Classification decision rules (aka hard classification)

Estimating metrics from data¶

A binary classifier $\hat{y}$ was applied to test data and its predictions were compared with the true responses. The following was found.

There were 20 cases where the classifier predicted + and the truth was +.
There were 30 cases where the classifier predicted - and the truth was +.
There were 10 cases where the classifier predicted + and the truth was -.
There were 40 cases where the classifier predicted - and the truth was -.

Given these numbers, estimate $\mathbb{P}\left(Y=+|\hat{y}(X)=+\right)$ and $\mathbb{P}\left(\hat{y}(X)=+|Y=+\right)$

A better classifier¶

We would like to design a method that guesses whether a plant is poison ivy, based on urushiol measurements. Given a measurement $x$ , we have a very accurate estimate of the probability that the plant is poison ivy, $p(\mathrm{poison}|x)$ . Using this estimate we constructed a hard classifier of the form

\hat y(x) = \begin{cases} \mathrm{poison} & \mathrm{if}\ p(\mathrm{poison}|x)>.2 \\ \mathrm{poison} & \mathrm{otherwise} \end{cases}

(3)

In tests, we found the classifier had a false positive rate of 30% ( $\mathbb{P}(\hat y(X)=\mathrm{poison}|Y\neq \mathrm{poison})=0.3$ ) and a true positive rate of 70% ( $\mathbb{P}(\hat y(X)=\mathrm{poison}|Y=\mathrm{poison})=0.7$ ). True or false: in typical situations, it will be very difficult to find a new hard classifier that achieves the same false positive rate (30%) while attaining a substantially higher true positive rate (say, 75%).

Decision boundaries¶

Let $\hat y(x)$ denote a hard classifier. Which is true about the decision boundary of this classifier?

It is not defined; the idea of a “decision boundary” is only well-defined for estimates of the conditional probability.
If $x$ is on the decision boundary, then there are two points $x_1,x_2$ that are very close to $x$ such that $\hat y(x_1)\neq \hat y(x_2)$ .
If $x$ is on the decision boundary, then there is some $\epsilon>0$ such that $\hat y(\tilde x)=\hat y(x)$ for all $\tilde x$ such that $\Vert x -\tilde x\Vert <\epsilon$ .

ROC¶

Let $\hat y(x)$ denote a hard classifier. Given a test dataset, how should we plot an ROC curve for this classifier?
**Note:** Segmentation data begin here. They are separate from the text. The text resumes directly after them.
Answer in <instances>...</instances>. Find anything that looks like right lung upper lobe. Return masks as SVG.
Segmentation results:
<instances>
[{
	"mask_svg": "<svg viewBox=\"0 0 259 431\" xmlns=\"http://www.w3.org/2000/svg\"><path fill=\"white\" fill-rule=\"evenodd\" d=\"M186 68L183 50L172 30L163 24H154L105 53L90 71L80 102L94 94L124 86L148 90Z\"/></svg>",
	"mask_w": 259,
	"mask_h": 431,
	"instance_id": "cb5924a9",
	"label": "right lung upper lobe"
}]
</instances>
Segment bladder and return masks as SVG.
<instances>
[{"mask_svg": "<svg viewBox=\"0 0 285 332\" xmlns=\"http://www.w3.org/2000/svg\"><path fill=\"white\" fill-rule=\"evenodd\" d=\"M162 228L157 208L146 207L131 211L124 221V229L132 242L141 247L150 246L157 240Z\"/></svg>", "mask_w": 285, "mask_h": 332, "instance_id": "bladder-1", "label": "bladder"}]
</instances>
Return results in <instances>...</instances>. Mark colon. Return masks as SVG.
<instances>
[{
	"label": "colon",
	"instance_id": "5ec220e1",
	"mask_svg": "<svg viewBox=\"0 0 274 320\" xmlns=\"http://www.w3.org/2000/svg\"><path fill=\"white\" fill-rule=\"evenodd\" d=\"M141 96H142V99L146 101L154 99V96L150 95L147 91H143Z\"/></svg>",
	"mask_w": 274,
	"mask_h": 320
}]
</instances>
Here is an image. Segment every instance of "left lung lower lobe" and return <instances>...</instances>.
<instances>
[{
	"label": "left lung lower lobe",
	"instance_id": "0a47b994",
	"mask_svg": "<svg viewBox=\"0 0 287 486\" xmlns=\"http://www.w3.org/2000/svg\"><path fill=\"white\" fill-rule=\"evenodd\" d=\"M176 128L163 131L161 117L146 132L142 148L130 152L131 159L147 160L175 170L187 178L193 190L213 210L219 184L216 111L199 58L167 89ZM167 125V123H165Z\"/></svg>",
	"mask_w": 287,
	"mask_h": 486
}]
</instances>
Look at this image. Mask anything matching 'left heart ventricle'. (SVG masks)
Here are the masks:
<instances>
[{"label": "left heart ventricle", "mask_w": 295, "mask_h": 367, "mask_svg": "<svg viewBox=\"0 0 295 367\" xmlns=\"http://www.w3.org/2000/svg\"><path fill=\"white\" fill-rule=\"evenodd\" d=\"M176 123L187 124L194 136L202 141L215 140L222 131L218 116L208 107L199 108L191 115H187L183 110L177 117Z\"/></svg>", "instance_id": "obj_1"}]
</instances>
It cannot be plotted from a hard classifier.
Considering all possible thresholds $t$ , compute $\mathbb{P}(\hat y(X)=+|Y=+)/t$ and $\mathbb{P}(\hat y(X)=+|Y=-)/t$ . Plot the values you obtain.
Considering all possible thresholds, compute $\mathbb{P}(\hat y(X)=+|Y=+)/t$ and $\mathbb{P}(Y=+|\hat y(X)=+)/t$ . Plot the values you obtain.